• Aim of the task: List each line of the records that contains the word "Extractor". Treat uppercase and lowercase letters as different.

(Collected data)
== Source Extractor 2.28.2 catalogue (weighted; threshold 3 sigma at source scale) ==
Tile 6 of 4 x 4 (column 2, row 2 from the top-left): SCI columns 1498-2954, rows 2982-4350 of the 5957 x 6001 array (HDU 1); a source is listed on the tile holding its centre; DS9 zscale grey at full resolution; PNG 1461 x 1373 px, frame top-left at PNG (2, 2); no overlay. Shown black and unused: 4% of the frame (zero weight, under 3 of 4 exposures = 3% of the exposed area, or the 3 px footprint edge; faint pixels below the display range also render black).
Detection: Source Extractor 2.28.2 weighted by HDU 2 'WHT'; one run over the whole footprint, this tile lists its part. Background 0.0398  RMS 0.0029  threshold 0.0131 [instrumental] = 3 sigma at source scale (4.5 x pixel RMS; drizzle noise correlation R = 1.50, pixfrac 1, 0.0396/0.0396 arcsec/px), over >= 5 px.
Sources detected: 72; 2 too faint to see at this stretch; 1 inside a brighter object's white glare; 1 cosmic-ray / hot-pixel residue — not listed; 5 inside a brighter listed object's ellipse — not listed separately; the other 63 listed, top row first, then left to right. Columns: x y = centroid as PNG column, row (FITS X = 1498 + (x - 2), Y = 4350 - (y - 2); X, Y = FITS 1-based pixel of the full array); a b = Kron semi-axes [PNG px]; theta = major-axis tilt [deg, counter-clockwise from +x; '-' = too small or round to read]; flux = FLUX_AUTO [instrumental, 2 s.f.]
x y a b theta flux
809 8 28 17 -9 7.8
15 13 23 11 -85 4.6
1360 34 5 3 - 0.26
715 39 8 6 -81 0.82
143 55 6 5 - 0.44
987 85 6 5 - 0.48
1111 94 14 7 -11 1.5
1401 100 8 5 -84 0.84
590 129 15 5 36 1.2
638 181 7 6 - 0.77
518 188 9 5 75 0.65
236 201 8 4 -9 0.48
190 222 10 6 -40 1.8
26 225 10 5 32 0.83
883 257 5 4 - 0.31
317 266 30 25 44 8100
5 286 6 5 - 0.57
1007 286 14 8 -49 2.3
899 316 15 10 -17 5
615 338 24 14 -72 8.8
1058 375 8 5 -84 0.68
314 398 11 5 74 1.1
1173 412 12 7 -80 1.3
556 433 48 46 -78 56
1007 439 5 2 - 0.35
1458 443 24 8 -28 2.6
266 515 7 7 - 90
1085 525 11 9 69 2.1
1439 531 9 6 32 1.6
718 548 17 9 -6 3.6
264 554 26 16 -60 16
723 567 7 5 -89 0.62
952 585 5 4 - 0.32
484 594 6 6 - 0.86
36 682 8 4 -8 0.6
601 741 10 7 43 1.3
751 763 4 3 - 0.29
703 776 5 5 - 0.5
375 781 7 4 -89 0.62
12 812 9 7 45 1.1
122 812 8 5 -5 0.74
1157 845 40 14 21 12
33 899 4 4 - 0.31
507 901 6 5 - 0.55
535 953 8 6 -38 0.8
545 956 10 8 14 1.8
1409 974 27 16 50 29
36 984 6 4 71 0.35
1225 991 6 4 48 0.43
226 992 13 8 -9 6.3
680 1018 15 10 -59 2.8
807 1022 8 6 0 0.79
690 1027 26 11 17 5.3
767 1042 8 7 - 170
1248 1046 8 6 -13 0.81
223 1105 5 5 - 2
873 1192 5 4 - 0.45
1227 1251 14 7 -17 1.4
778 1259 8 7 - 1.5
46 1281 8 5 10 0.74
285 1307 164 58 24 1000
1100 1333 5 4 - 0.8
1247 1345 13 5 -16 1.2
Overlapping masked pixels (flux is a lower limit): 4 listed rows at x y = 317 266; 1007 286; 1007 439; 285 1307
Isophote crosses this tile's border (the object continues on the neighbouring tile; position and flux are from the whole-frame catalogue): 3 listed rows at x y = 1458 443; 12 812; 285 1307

• Answer to the problem:
== Source Extractor 2.28.2 catalogue (weighted; threshold 3 sigma at source scale) ==
Detection: Source Extractor 2.28.2 weighted by HDU 2 'WHT'; one run over the whole footprint, this tile lists its part. Background 0.0398  RMS 0.0029  threshold 0.0131 [instrumental] = 3 sigma at source scale (4.5 x pixel RMS; drizzle noise correlation R = 1.50, pixfrac 1, 0.0396/0.0396 arcsec/px), over >= 5 px.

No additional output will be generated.